Simplify Pipeline

Simplify is one of the Pass Pipelines designed to reduce the number of elements in an SDFG. By fusing states together, inlining nested SDFGs, and other passes, a simplified SDFG is more analyzable towards optimization and data-centric transformation. It also enables language frontends to write safe code (e.g., with one SDFG state per statement) without worrying about making dataflow explicit.

The simplify pipeline is located in the SimplifyPass class. Internally, it is a fixed-point pipeline (FixedPointPipeline), which means that it will run in a loop until no more transformations are performed on the input SDFG. This is guaranteed to happen, as no simplify pass adds any new elements to the graph, only removes them.

By default, simplify runs automatically for every input program. It can also be triggered by the SDFG API, using sdfg.simplify(). Below we discuss how to modify this behavior, gain more insights into the simplification process, and explain what it does.

Configuring Simplify

For debugging purposes, it might be useful to completely disable the automatic simplification process. This can be configured in the .dace.conf file by turning optimizer.automatic_simplification off. Alternatively, you could set the environment variable DACE_optimizer_automatic_simplification=0, which achieves the same effect (see Configuring DaCe).

As simplify runs multiple passes, you may want to inspect what it actually performed on a given graph. To do so through the API, call sdfg.simplify(verbose=True) (or set debugprint to verbose)

For validation, there are two options: validate controls whether to validate the SDFG (for soundness rather than correct results) after SimplifyPass is complete. This is enabled by default. If you wish to validate the SDFG after every simplify internal pass, set validate_all=True in the arguments to simplify().

How Simplify Works

Simplification tries to expose as much dataflow as possible by reducing the number of states and making each state as large as possible. This both reduces synchronization points (which exist implicitly at the end of each state), and ensures that dataflow is visible and can be used in transformations.

There is a particular order in which we apply the simplification passes, as a heuristic to maximize the effect and minimize the number of loops until a fixed-point is reached:

We first inline SDFGs with InlineSDFGs.
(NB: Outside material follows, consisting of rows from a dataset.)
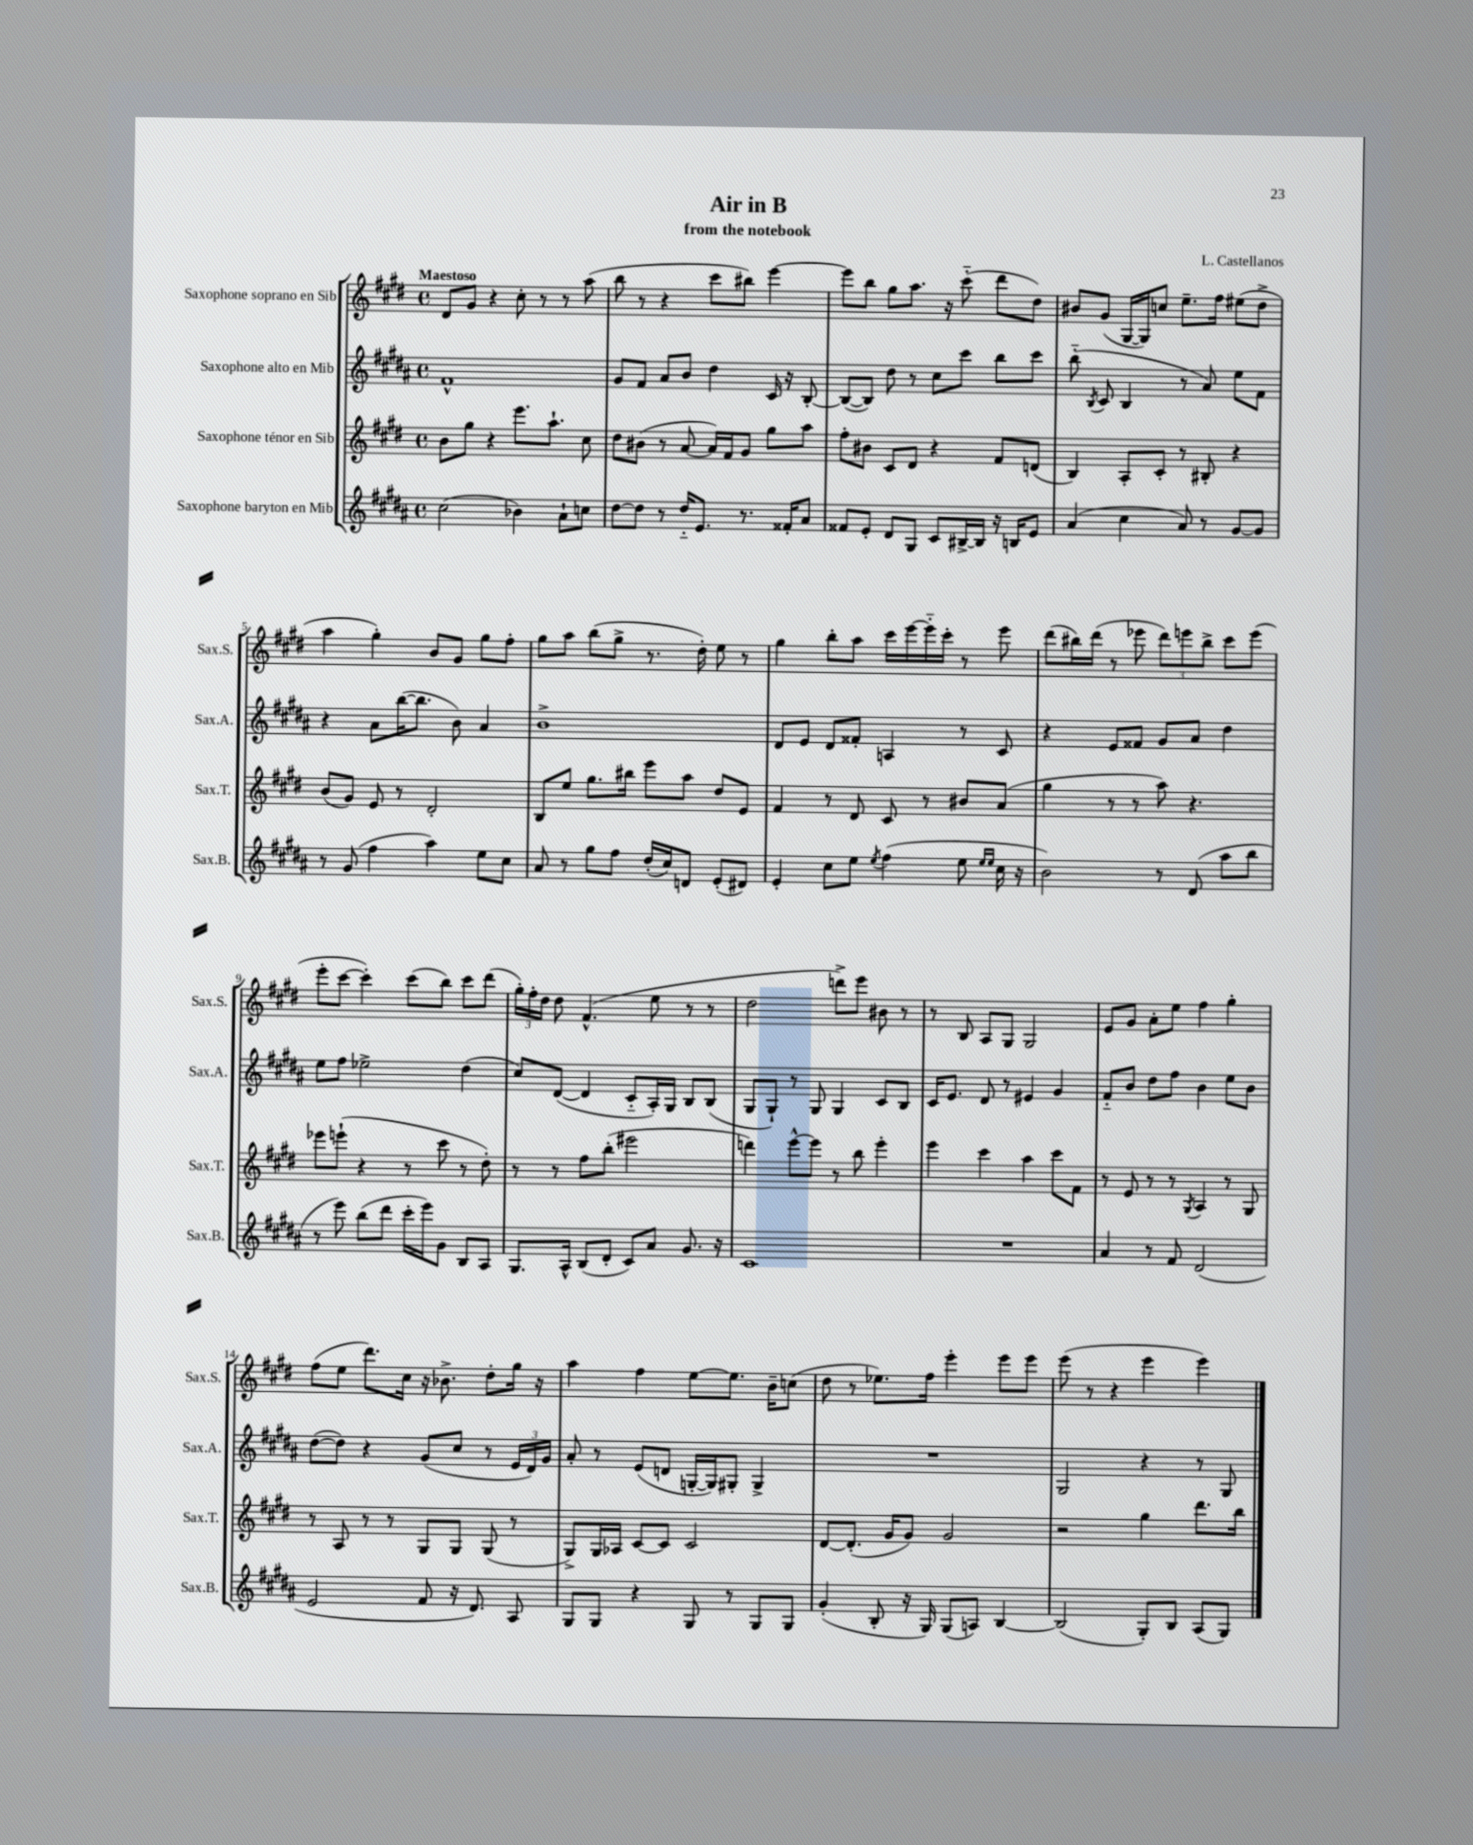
\header { title = "Air in B" composer = "L. Castellanos" subtitle = "from the notebook" }
<<
\new StaffGroup <<
\new Staff = "s0" \with { instrumentName = "Saxophone soprano en Sib" shortInstrumentName = "Sax.S." } {
    \clef treble \key e \major \defaultTimeSignature \time 4/4 \tempo "Maestoso"
    \autoBeamOff dis'8[ gis'8] r4 cis''8-. r8 r8 a''8( |
    b''8 r8 r4 cis'''8[ bis''8]) e'''4~ |
    e'''8[ b''8] gis''8[ a''8.] r16 cis'''8-_( dis'''8[ dis''8]) |
    bis'8[ gis'8]( gis16[~ gis16) c''8] e''8.[-- fis''16] eis''8[( dis''8]-> |
    a''4 gis''4-.) b'8[ gis'8] gis''8[ fis''8]-. |
    gis''8[ a''8] b''8[( gis''8]-> r8. dis''16-.) e''8 r8 |
    gis''4 b''8[-. a''8] cis'''16[ e'''16~ e'''16-_ cis'''16]-. r8 e'''8 |
    dis'''8[( bis''16) dis'''16]( r8 ees'''8 \tuplet 3/2 { dis'''8[) e'''8 bis''8]-> } cis'''8[ e'''8]( |
    e'''8[-. cis'''8]~ cis'''4-.) cis'''8[( b''8]) cis'''8[ dis'''8]( |
    \tuplet 3/2 { gis''16[-.) fis''16-. dis''16] } dis''8 fis'4.-^( e''8 r8 r8 |
    dis''2 d'''8[->) e'''8] bis'8 r8 |
    r8 b8 a8[ gis8] gis2 |
    e'8[ gis'8] a'8[-. e''8] fis''4 gis''4-. |
    fis''8[( e''8] dis'''8.[) cis''16] r16 bes'8.-> dis''8[-. gis''16] r16 |
    a''4 fis''4 e''8[~ e''8.] b'16[-- c''8]( |
    dis''8 r8 ees''8.[) fis''16] e'''4-. e'''8[ e'''8] |
    e'''8( r8 r4 e'''4 e'''4) \bar "|." |
}
\new Staff = "s1" \with { instrumentName = "Saxophone alto en Mib" shortInstrumentName = "Sax.A." } {
    \clef treble \key b \major \defaultTimeSignature \time 4/4
    \autoBeamOff fis'1-^ |
    gis'8[ fis'8] ais'8[ b'8] dis''4 cis'16 r16 b8~-. |
    b8[~( b8]) dis''8 r8 cis''8[ cis'''8] b''8[ cis'''8] |
    b''8-_( \acciaccatura { b8 } cis'8 b4 r8 ais'8) e''8[ fis'8] |
    r4 ais'8[ b''16~( b''8.] b'8) ais'4 |
    b'1-> |
    dis'8[ e'8] dis'8[ fisis'8]-. a4 r8 cis'8 |
    r4 e'8[ fisis'8] gis'8[ ais'8] dis''4 |
    e''8[ fis''8] ees''2-> dis''4( |
    cis''8[) dis'8]~( dis'4 cis'8[-_ ais16-.) gis16] b8[ b8]( |
    gis8[ gis8]-!) r8 gis8 gis4 cis'8[ b8] |
    cis'16[ e'8.] dis'8 r8 eis'4 gis'4 |
    fis'8[-_ b'8] dis''8[ fis''8] b'4 e''8[ b'8] |
    dis''8[~( dis''8]) r4 gis'8[( cis''8] r8 \tuplet 3/2 { e'16[ dis'16) gis'16] } |
    ais'8-. r8 e'8[( d'8] g16[~-. g16) gis8]-. gis4-> |
    R1 |
    gis2 r4 r8 gis8 \bar "|." |
}
\new Staff = "s2" \with { instrumentName = "Saxophone ténor en Sib" shortInstrumentName = "Sax.T." } {
    \clef treble \key e \major \defaultTimeSignature \time 4/4
    \autoBeamOff b'8[ gis''8] r4 e'''8.[ a''8.]-! cis''8 |
    dis''8[ bis'8]( r8 a'8~ a'16[) fis'16 gis'8] gis''8[ a''8] |
    fis''8[-. bis'8] cis'8[ dis'8] r4 fis'8[ d'8]( |
    b4) a8[-. cis'8]-. r8 bis8-. r4 |
    b'8[( gis'8]) e'8 r8 dis'2-. |
    b8[ e''8] gis''8.[ bis''16] e'''8[ a''8] dis''8[ e'8] |
    fis'4 r8 dis'8 cis'8 r8 bis'8[ a'8]( |
    gis''4 r8 r8 a''8) r4. |
    ees'''8[ e'''8]-!( r4 r8 cis'''8 r8 dis''8-.) |
    r8 r8 fis''8[ b''8]-.( eis'''2 |
    d'''4) e'''8[~-^ e'''8] r8 b''8 e'''4-. |
    e'''4 cis'''4 a''4 cis'''8[ fis'8] |
    r8 e'8 r8 r8 \acciaccatura { gis8 } a4 r8 gis8 |
    r8 a8 r8 r8 gis8[ gis8] gis8( r8 |
    gis8[->) gis16 aes16] cis'8[~ cis'8] cis'2 |
    dis'8[~ dis'8.]-.( gis'16[ gis'8]) gis'2 |
    r2 gis''4 dis'''8.[ b''16] \bar "|." |
}
\new Staff = "s3" \with { instrumentName = "Saxophone baryton en Mib" shortInstrumentName = "Sax.B." } {
    \clef treble \key b \major \defaultTimeSignature \time 4/4
    \autoBeamOff cis''2( bes'4) ais'8[-! c''8] |
    dis''8[~ dis''8] r8 dis''16[-_ e'8.] r8. fisis'16[-. ais'8] |
    fisis'8[ e'8]-. dis'8[ gis8] cis'8[ bis16~-> bis16] r16 b16[ e'8] |
    ais'4( cis''4 ais'8) r8 gis'8[~ gis'8] |
    r8 gis'8( fis''4 ais''4) e''8[ cis''8] |
    ais'8 r8 gis''8[ fis''8] dis''16[-.( cis''16) d'8] e'8[-.( dis'8]) |
    e'4-. cis''8[ e''8] \acciaccatura { e''8 } fis''4( e''8 \grace { e''16[ e''16] } cis''16 r16 |
    b'2) r8 dis'8( ais''8[ b''8] |
    r8 e'''8) b''8[( dis'''8] cis'''16[-. e'''16) gis'8] b8[ ais8] |
    gis8.[ ais16]-^ b8[( dis'8]-. cis'8[) ais'8] gis'8. r16 |
    cis'1 |
    R1 |
    ais'4 r8 fis'8 dis'2( |
    e'2 fis'8 r16 dis'8.) ais8 |
    gis8[ gis8] r4 gis8 r8 gis8[ gis8] |
    gis'4-.( b8-. r16 gis16) gis8[( a8]) b4~ |
    b2( gis8[-.) b8] ais8[( gis8]) \bar "|." |
}
>>
>>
We do this first since pre-fused states would normally only contain nested SDFGs and input/output access nodes.

ScalarToSymbolPromotion then promotes scalar values into symbolic expressions (if they can be represented as such). This clarifies access patterns in programs by making them symbolic, moving indirect memory accesses (e.g., A[scalar]) out of a tasklet and into a memlet if the index is symbolically known.

FuseStates fuses SDFG states together if their dataflow allows it (i.e., will not create data races). This also merges access nodes between states to form clear data dependencies.

After states are fused, we perform optional array inference (OptionalArrayInference) to understand which of the underlying data cannot be None (or a null pointer). This allows eliding checks such as if x is not None during optimization, and also creates a richer argument checking scheme that validates array arguments.

Since all symbolic expressions have been exposed, we can now perform ConstantPropagation to propagate constant and symbolic values, and reduce the complexity of the graph. This later also helps in memlet intersection checks for automatic parallelization.

Following propagation, dead code elimination is provided by two passes: DeadDataflowElimination and DeadStateElimination. The former removes nodes within SDFG states if their results are never used, and the latter checks the state transition conditions and removes states that will never be executed (for example, if x is None for a non-optional array).

After constants are propagated, and dead-dataflow/states are removed, many of the symbols on the SDFG will no longer be necessary. RemoveUnusedSymbols removes those symbols from the graph.

ArrayElimination performs a coarse-grained dead memory elimination by removing redundant copies and unnecessary arrays/views.

Lastly, memlets with the same source/destination are merged by performing a union on the memlets’ subsets in ConsolidateEdges.

Following these passes, we end up reducing the following SDFG components: nested SDFGs, memlets, arrays and scalars, and SDFG states and nodes in those states.